In case you need full-batch optimization:
Practically you can use `torch.optim.LBFGS` or `scipy.optimize.fmin_l_bfgs_b`, the scipy is really bullet proof. This is better than GD.


In [53]:
#Let's setup the error landsscape
def error(w1,w2):    
    return np.array([(x ** 2 + 3*y ** 2) for x,y in zip(w1,w2)])
def d_error_d_x(w1,w2):
    return np.array([(3*x ) for x,y in zip(w1,w2)])
def d_error_d_y(w1,w2):
    return np.array([(2*y ) for x,y in zip(w1,w2)])

size = 100
y,x = np.meshgrid(np.linspace(-10,10,size),np.linspace(-10,10,size))
L = error(y.reshape(-1),x.reshape(-1)).reshape((size,size))
dLdx   = d_error_d_x(y.reshape(-1),x.reshape(-1)).reshape((size,size))
dLdy   = d_error_d_y(y.reshape(-1),x.reshape(-1)).reshape((size,size))

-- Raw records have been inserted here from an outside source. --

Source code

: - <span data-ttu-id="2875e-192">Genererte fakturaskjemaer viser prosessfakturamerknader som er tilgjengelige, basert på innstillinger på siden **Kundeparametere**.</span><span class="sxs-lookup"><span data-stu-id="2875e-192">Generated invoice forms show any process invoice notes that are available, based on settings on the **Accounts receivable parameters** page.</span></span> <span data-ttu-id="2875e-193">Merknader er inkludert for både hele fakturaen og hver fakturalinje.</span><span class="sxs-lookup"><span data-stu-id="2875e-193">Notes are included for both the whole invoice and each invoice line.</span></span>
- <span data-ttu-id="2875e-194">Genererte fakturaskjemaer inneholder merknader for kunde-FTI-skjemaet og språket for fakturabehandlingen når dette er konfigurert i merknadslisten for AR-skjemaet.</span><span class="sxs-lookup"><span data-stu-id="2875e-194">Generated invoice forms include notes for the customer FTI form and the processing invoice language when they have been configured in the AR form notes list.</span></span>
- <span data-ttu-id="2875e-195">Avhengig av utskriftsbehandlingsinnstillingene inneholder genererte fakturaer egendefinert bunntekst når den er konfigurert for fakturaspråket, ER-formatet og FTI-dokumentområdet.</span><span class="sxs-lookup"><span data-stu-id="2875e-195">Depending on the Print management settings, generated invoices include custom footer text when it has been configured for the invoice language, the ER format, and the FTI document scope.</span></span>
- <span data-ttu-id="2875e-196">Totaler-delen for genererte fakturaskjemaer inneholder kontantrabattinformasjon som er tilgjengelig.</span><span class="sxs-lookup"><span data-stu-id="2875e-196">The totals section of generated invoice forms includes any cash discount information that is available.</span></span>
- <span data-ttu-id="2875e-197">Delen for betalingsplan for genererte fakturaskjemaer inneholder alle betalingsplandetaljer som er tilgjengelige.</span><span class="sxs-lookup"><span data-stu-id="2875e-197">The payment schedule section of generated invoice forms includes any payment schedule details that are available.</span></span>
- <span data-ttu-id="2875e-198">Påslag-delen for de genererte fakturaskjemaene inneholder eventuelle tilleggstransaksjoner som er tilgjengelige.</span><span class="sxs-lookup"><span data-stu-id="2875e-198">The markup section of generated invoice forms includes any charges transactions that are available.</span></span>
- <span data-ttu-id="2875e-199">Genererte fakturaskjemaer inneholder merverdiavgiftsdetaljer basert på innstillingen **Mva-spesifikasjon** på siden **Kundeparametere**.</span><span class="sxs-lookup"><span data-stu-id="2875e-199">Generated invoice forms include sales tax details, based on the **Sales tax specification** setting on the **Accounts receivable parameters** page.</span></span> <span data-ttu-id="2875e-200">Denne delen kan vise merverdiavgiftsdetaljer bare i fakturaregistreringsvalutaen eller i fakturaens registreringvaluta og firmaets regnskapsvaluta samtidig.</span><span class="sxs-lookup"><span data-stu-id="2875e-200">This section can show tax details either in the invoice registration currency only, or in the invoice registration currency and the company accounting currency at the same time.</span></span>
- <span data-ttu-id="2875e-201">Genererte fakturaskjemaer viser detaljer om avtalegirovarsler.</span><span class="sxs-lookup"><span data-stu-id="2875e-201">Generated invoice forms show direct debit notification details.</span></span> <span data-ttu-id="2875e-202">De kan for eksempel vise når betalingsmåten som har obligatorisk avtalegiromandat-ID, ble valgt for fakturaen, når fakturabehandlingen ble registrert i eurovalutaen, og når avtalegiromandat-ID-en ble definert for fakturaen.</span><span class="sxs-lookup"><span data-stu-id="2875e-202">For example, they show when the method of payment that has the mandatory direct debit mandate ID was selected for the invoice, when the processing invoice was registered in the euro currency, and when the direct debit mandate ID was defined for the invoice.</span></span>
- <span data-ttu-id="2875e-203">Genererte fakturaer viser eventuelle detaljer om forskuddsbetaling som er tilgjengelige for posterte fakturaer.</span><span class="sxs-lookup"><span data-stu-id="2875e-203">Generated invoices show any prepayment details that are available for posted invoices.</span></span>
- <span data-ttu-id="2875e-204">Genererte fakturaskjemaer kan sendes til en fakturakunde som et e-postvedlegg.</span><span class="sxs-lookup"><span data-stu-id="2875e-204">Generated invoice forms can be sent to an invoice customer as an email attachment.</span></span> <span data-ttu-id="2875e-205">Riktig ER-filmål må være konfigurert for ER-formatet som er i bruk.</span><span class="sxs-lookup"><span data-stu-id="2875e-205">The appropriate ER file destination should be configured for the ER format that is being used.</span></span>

f,a = fa(1,3,figsize=(13,4))
img = a[0].contourf(L,extent=[-10,10,-10,10],origin='lower')
a[0].set_title('E(x,y)')
a[0].axis('square')
plt.colorbar(img,ax=a[0])

img    = a[1].contourf(dLdx,extent=[-10,10,-10,10],origin='lower')
a[1].set_title('dE/dx')
a[1].axis('square')
plt.colorbar(img,ax=a[1])
#
img = a[2].contourf(dLdy,extent=[-10,10,-10,10],origin='lower')
a[2].set_title('dE/dy')
a[2].axis('square')
plt.colorbar(img,ax=a[2])

<IPython.core.display.Javascript object>

<matplotlib.colorbar.Colorbar at 0x162127f10>

In [54]:
#Let's draw one step starting from position (x,y) as an arrow
c = (4,5)
def gradient(X):
    #computes gradient at position defined by vector X for x^2 + y^2
    return np.array([2*X[0],6*X[1]])
# At each point (x,y), we have 2 derivative functions and two variables. 
# The Jacobian will have the following form:
# df/dx, df/dy
# dg/dx, dg/dy, where the first column collects all equations that contributes to the x-dimension, 
# and second column all for the second dimension.
#
# 
def plot_me_gradient(coordinate,ax,scaler=10,GRADIENT=None,**kwargs):
    # you can directly pass the gradient, if not it is computed with the function above.
    ax.plot(coordinate[0],coordinate[1],'w.')
#     if the gradient is passed then don't compute it.
    if GRADIENT is None:
        V = gradient(coordinate)
    else:
        V = GRADIENT
    V = V/scaler
    ax.arrow(coordinate[0],
             coordinate[1],V[0],V[1],
             head_width=.2, 
             head_length=.2,
             **kwargs)
    
f,a = fa(1,1,figsize=(6,6))
img = a.contourf(L,extent=[-10,10,-10,10],origin='lower')
a.set_title('E(x,y)')
a.axis('square')
plt.colorbar(img,ax=a)

for x,y in zip(np.array([-1,-1,-1,0,0,0,1,1,1,-2,-2,-2,0,0,0,2,2,2])*2,np.array([-1,0,1,-1,0,1,-1,0,1,-2,0,2,-2,0,2,-2,0,2])*2):
    plot_me_gradient(coordinate=[x,y],ax=a,scaler=20,color='w')

<IPython.core.display.Javascript object>

In [55]:
# now that we can compute gradients and plot them, we are all what we need to make one step along the steepest descent.
f,a = fa(1,1,figsize=(8,8))
img = a.contourf(L,extent=[-10,10,-10,10],origin='lower')
a.set_title('E(x,y)')
a.axis('square')
plt.colorbar(img,ax=a)
total_iter = 20
for color, gamma in zip(['w','k','r','m'],[1,.1,.01,.001]):
    coor_old        = np.array([4.,4.])
    iter = 0
    while iter < total_iter:
        iter += 1
        G = gradient(coor_old)
        coor_new = coor_old - gamma*G
        plot_me_gradient(coor_old,ax=a,scaler=1/gamma,GRADIENT=-G,color=color)
        coor_old = coor_new        
        

<IPython.core.display.Javascript object>

## Adaptive Methods:

The idea is to have a weight-specific learning rate for each weight.